Besides that, stress and certain medical conditions can affect your sleep too. Not to worry, help is available. There are medical experts that can help you manage the contributing factor and ultimately, guide you towards having better sleep hygiene once again.

#4 DEDICATE SOME TIME FOR PHYSICAL ACTIVITIES
There’s more to exercising than just losing weight. Exercising can also help with your sleep hygiene. However, it’s important to take note that exercising moderately is key and the hour of the day that you choose to exercise also plays a role. For some individuals, exercising too close to bedtime might keep you awake instead. This can be due to several reasons such as the release of endorphins that can create more brain activities.
If you’ve not heard of endorphins, they’re a type of hormone that your body releases during activities such as when you’re exercising, having a massage, eating and having sex. This hormone helps to reduce stress and improve your wellbeing. However, as the release of this hormone could also keep you awake, it’s best to exercise at least two hours before bedtime. This is so that, by the time you’re ready to wind down for bed, your brain would be ready to do the same as the endorphin levels would have subsided by then.
Again, this may not apply to everyone but if you do realise that you’re not able to fall asleep easily if you choose to exercise at night, perhaps it’s good to consider switching your workout time to an earlier part of the day.

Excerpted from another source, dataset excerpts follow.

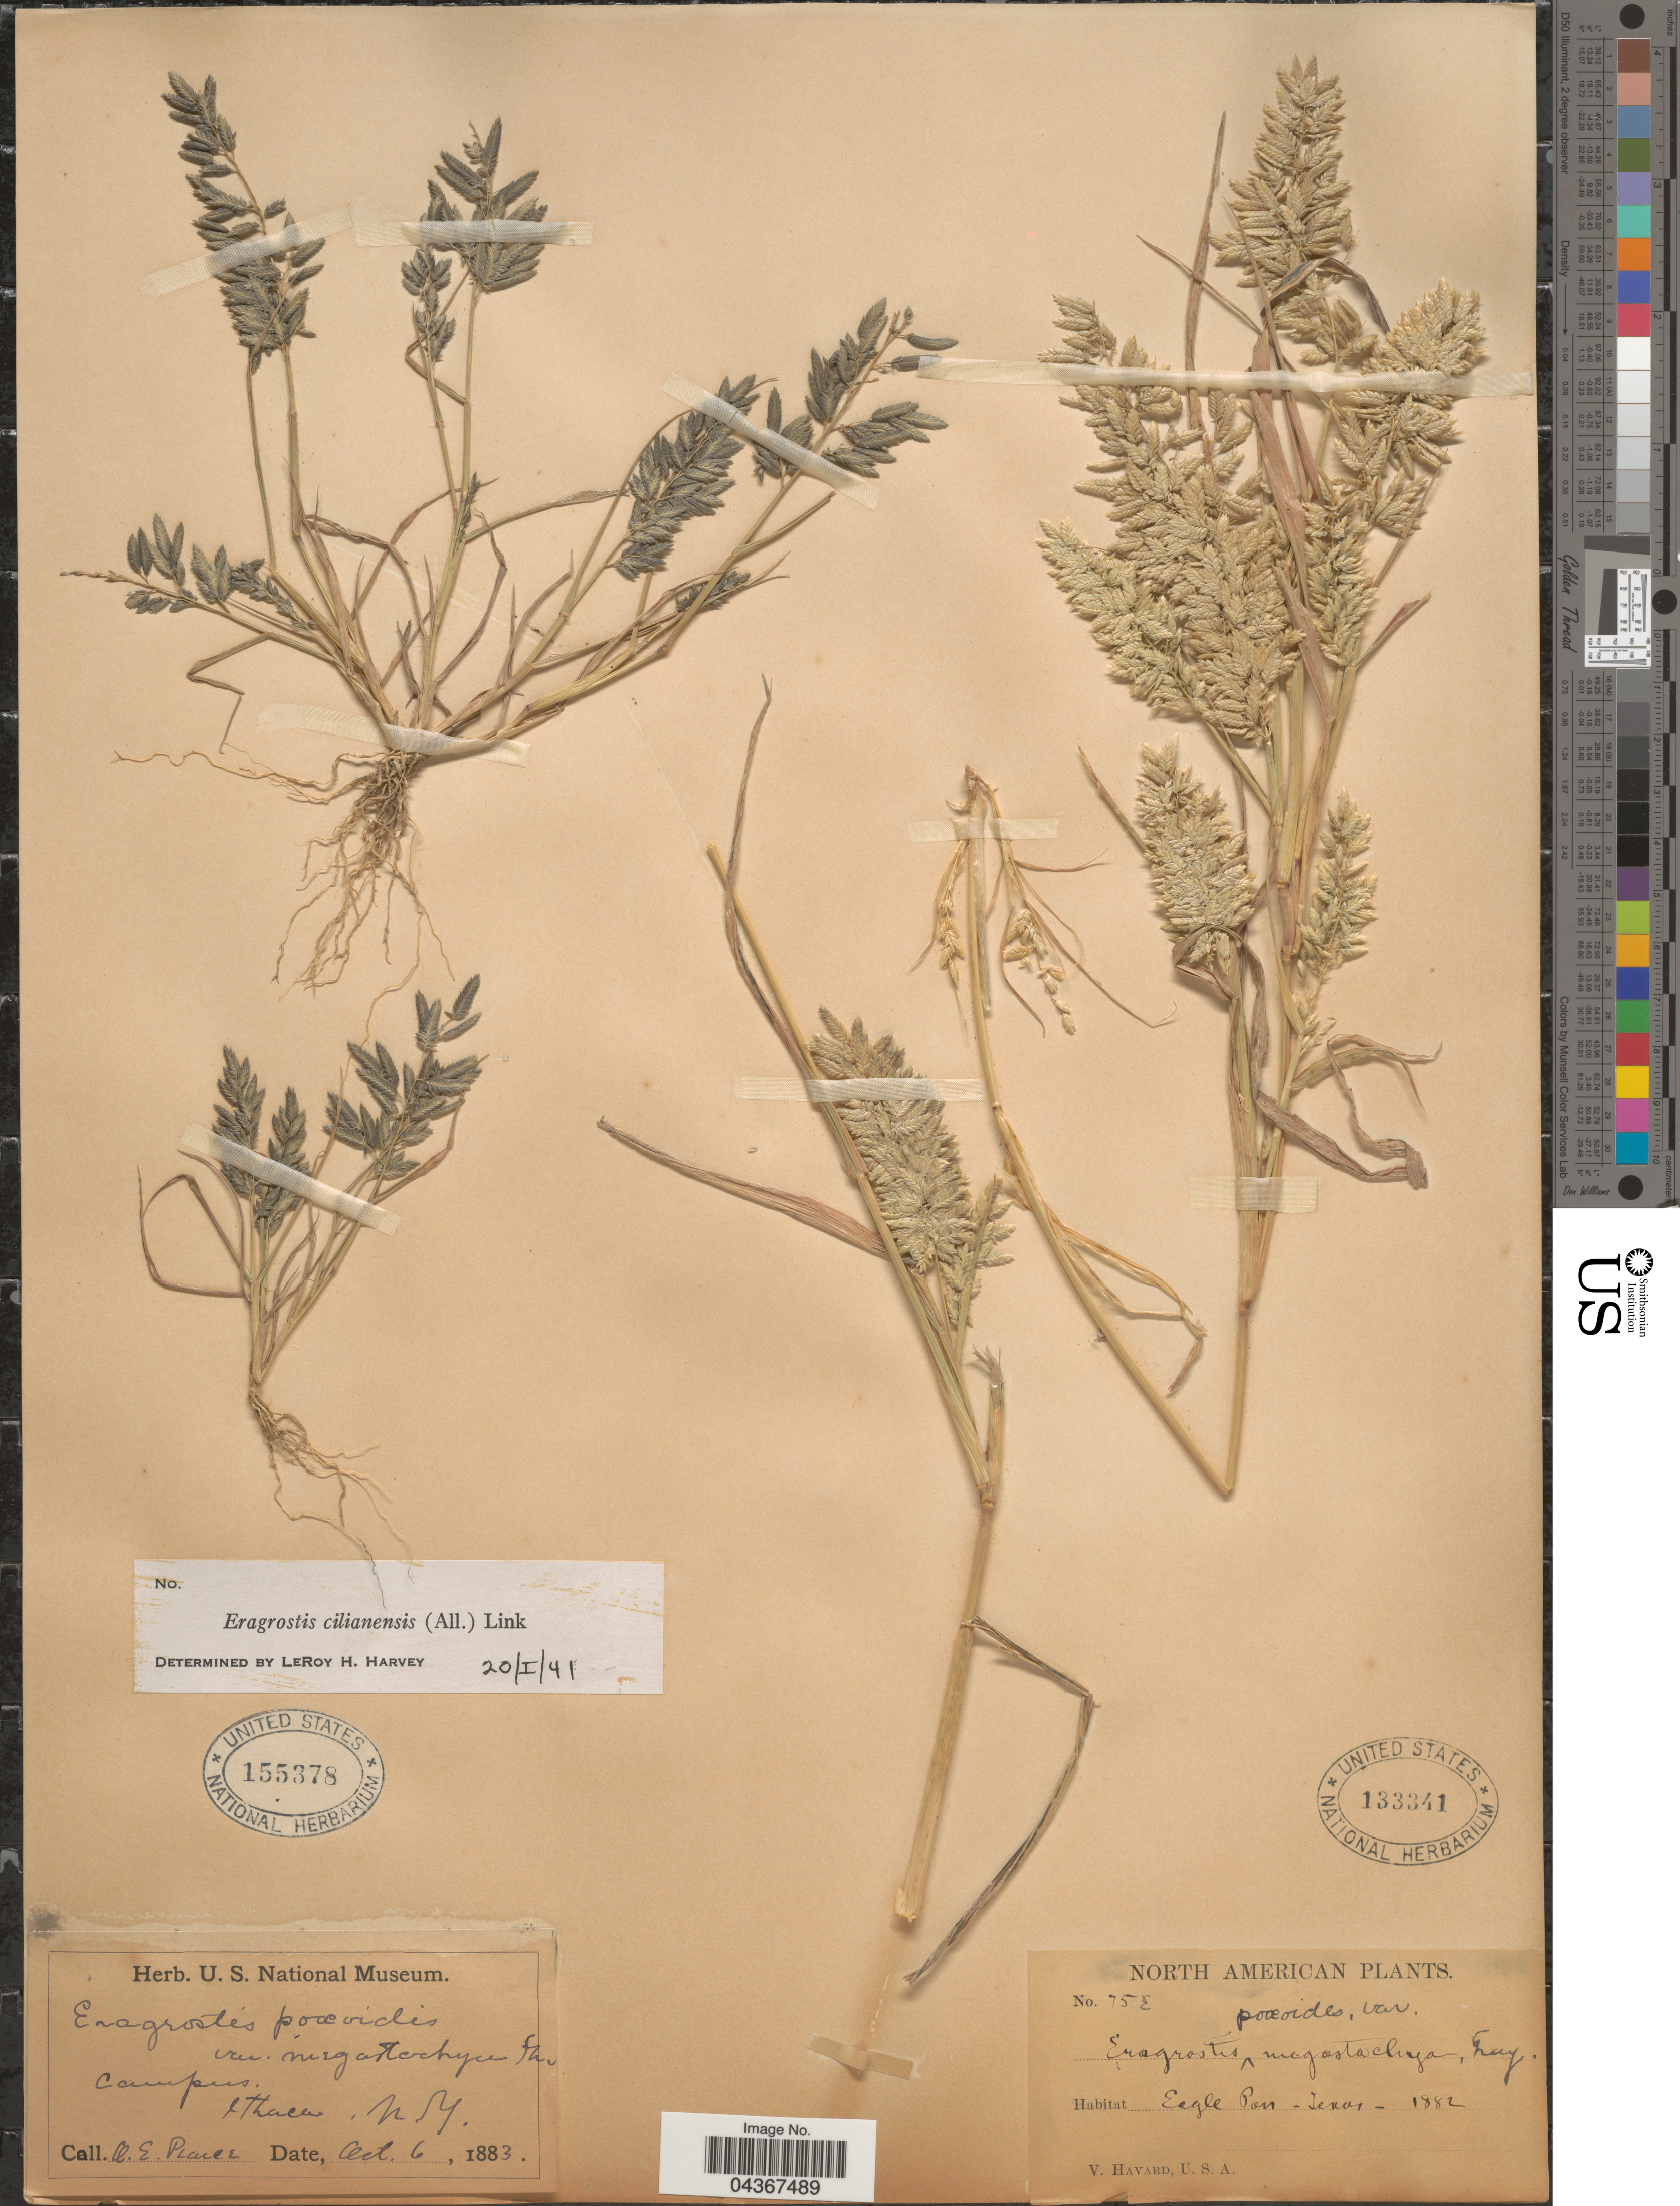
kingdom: Plantae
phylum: Tracheophyta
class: Liliopsida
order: Poales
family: Poaceae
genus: Eragrostis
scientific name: Eragrostis cilianensis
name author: (Bellardi) Vignolo ex Janch.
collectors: V. Havard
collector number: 75E*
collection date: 1882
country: United States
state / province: Texas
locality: Eagle Pass.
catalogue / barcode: US 133341-2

#5 SET THE RIGHT BEDROOM ENVIRONMENT
Your bedroom is like a sanctuary, a place for you to unwind and rest. The environment that you set for your bedroom will no doubt set the tone to your sleep hygiene too.
Ideally, a restful environment that is cool, dark and with no sound distractions would be great. Of course, this is a general guide. Feel free to adjust accordingly and create an environment that suits you best. After all, it is a special and important room that is just for you.

Some tips include:
- Using earplugs if your bedroom is situated near a busy street or area.
- Use thick curtains or also known as ‘blockout’ curtains to keep light away from your bedroom.
- Avoid having screens in your bedroom such as a television. You may have your phone but it’s good to put it away when you’re winding down for bed.
From the early to the golden years, the importance of a good sleep hygiene is one essential need that does not change throughout the years. Try these tips and speak to an expert if needed to regain your sleep quality and improve overall wellbeing.